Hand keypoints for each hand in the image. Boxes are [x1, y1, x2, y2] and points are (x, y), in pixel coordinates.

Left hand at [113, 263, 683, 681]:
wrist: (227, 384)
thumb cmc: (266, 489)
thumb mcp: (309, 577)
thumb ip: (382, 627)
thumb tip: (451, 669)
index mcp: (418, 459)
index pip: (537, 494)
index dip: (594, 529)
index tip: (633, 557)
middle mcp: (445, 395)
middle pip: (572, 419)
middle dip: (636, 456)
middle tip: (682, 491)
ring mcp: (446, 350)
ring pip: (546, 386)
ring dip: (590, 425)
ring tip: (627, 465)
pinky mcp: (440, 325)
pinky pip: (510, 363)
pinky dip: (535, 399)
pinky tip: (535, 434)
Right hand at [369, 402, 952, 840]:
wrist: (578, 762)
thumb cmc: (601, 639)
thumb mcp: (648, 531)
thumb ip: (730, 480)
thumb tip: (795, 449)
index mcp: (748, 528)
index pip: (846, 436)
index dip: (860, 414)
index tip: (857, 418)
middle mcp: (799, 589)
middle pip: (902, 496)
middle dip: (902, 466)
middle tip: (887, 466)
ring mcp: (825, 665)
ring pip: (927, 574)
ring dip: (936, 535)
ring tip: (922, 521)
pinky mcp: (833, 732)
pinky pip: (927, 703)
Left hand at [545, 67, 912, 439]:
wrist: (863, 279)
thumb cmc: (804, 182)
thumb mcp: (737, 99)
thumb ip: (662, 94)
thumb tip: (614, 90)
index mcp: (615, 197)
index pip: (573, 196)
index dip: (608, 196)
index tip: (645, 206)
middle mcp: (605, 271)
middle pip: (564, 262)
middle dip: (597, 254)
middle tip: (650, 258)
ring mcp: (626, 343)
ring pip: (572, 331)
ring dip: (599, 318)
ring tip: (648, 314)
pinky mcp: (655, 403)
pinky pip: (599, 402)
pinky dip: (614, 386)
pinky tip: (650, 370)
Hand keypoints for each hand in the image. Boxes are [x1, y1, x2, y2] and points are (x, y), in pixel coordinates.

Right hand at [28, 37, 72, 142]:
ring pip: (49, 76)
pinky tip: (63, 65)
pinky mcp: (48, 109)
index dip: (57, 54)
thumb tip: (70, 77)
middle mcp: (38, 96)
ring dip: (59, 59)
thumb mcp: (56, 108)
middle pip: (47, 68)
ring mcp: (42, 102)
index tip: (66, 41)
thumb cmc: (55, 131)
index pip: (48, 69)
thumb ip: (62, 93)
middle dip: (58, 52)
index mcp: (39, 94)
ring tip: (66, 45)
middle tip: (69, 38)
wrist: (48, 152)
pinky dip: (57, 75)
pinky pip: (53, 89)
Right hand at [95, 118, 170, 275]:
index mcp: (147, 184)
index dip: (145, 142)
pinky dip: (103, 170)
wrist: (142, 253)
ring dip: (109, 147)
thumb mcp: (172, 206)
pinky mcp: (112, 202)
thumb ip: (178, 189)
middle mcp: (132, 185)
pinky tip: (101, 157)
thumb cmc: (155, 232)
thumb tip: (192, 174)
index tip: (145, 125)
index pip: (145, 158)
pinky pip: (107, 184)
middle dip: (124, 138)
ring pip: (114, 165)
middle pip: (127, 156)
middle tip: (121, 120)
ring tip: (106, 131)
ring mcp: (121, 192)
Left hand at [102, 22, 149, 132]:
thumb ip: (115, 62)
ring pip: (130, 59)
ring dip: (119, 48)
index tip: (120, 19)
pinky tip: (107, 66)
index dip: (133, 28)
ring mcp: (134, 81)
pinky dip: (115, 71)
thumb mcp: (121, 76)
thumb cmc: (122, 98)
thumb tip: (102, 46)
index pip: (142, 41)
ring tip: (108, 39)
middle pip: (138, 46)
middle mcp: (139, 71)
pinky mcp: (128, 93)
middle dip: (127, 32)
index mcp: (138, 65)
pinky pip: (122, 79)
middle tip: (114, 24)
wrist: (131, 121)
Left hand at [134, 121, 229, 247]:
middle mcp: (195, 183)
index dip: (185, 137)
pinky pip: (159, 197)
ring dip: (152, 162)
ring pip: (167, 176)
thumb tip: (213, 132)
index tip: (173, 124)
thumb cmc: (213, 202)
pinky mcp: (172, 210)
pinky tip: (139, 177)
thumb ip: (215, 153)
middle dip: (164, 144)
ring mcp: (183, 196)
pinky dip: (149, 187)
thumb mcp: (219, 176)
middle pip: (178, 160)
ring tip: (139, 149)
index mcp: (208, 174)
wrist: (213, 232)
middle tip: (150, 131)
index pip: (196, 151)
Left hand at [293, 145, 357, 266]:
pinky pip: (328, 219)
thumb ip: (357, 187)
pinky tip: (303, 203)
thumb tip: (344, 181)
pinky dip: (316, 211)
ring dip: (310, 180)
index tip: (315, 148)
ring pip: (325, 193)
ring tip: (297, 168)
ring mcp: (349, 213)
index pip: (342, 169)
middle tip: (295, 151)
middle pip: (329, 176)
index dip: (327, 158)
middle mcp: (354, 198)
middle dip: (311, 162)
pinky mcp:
+ + + + +
Repeat exactly the lines from the first line of the records above through the line containing "index tip: (633, 557)", both included, and nothing else.

▶ EXPECTED ANSWER
Hand keypoints for each hand in the image. Boxes are [x1, y1, x2, y2] and points are (x, y), in pixel coordinates.

Left hand at [113, 263, 683, 681]:
wrist: (227, 384)
thumb cmc: (266, 489)
thumb mcp: (309, 577)
thumb ip: (382, 627)
thumb tip: (451, 669)
index mcp: (418, 459)
index pip: (537, 494)
index dip: (594, 529)
index tip: (633, 557)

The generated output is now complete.